According to an Associated Press article, “Millions of older people face shrinking Social Security checks next year, the first time in a generation that payments would not rise. The trustees who oversee Social Security are projecting there won't be a cost of living adjustment (COLA) for the next two years. That hasn't happened since automatic increases were adopted in 1975. By law, Social Security benefits cannot go down. Nevertheless, monthly payments would drop for millions of people in the Medicare prescription drug program because the premiums, which often are deducted from Social Security payments, are scheduled to go up slightly.” Thus, in essence, a cut is not a “cut” when the government says so.

▶ ENTRIES PROVIDED
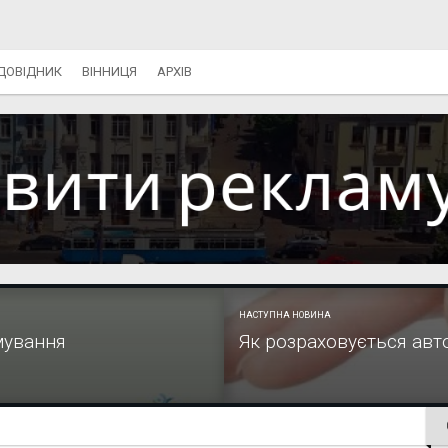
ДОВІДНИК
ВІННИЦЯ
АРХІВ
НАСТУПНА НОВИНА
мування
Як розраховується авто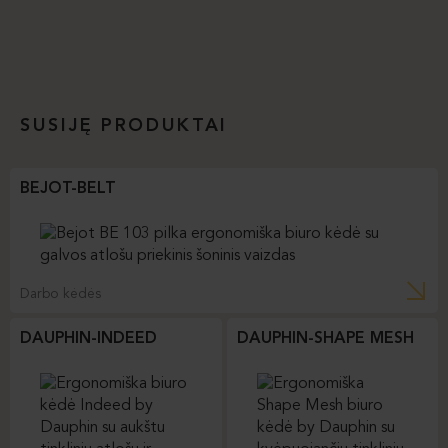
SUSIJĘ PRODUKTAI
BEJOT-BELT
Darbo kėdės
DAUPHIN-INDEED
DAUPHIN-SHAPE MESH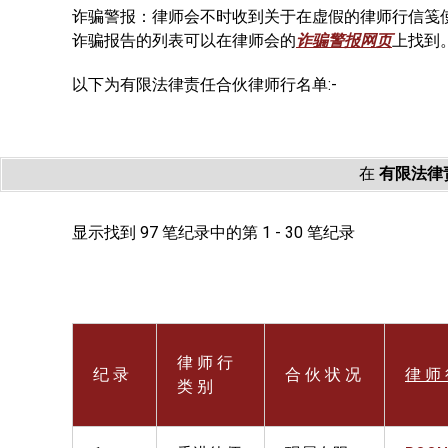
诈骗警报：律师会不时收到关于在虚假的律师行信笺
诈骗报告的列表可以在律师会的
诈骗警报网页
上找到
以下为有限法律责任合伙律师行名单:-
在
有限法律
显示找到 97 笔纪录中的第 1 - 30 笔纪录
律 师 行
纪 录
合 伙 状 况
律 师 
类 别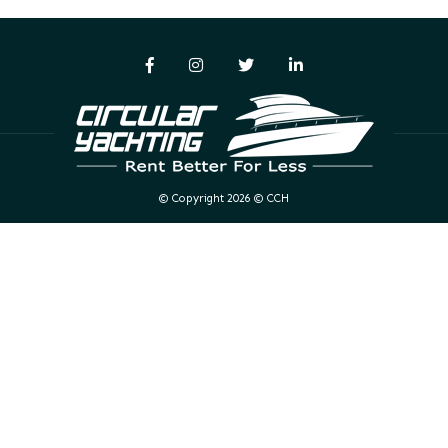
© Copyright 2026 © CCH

* * *

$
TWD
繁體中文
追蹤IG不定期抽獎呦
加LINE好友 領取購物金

▶ PROBLEMS TO SOLVE
**a.** Retype the passage on Social Security payments word for word, between "According to an" and "government says so.", inclusive.
**b.** Write the next part of the passage on Social Security payments, picking up after its final sentence.

▶ RESULTS OF THE EXERCISE
**a.**
According to an Associated Press article, “Millions of older people face shrinking Social Security checks next year, the first time in a generation that payments would not rise. The trustees who oversee Social Security are projecting there won't be a cost of living adjustment (COLA) for the next two years. That hasn't happened since automatic increases were adopted in 1975. By law, Social Security benefits cannot go down. Nevertheless, monthly payments would drop for millions of people in the Medicare prescription drug program because the premiums, which often are deducted from Social Security payments, are scheduled to go up slightly.” Thus, in essence, a cut is not a “cut” when the government says so.

**b.**
The article continues, “More than 32 million people are in the Medicare prescription drug program. Average monthly premiums are set to go from $28 this year to $30 next year, though they vary by plan. About 6 million people in the program have premiums deducted from their monthly Social Security payments, according to the Social Security Administration.” For a Social Security system riddled with fundamental problems since the time of the its inception in the midst of President Roosevelt’s experiments in socialism in his New Deal, the financial burden facing senior citizens in the midst of the present economic meltdown and runaway government spending is simply one more marker on the road to ruin in 2037 when, even by government accounting, the Social Security ‘fund’ will be ‘depleted.’
From the beginning of President Bush’s Medicare Prescription Drug Program, critics have observed that the program made little sense, economically-speaking.
Thus, for example, Jacob Weisberg wrote in January 2006 for Slate.com: “President Bush thought that millions would welcome his intervention. But the effort has not gone as planned. Costs are spiraling out of control, and many of the people we wanted to help are protesting that the situation is worse than ever. Three years later, the entire poorly conceived enterprise is in jeopardy.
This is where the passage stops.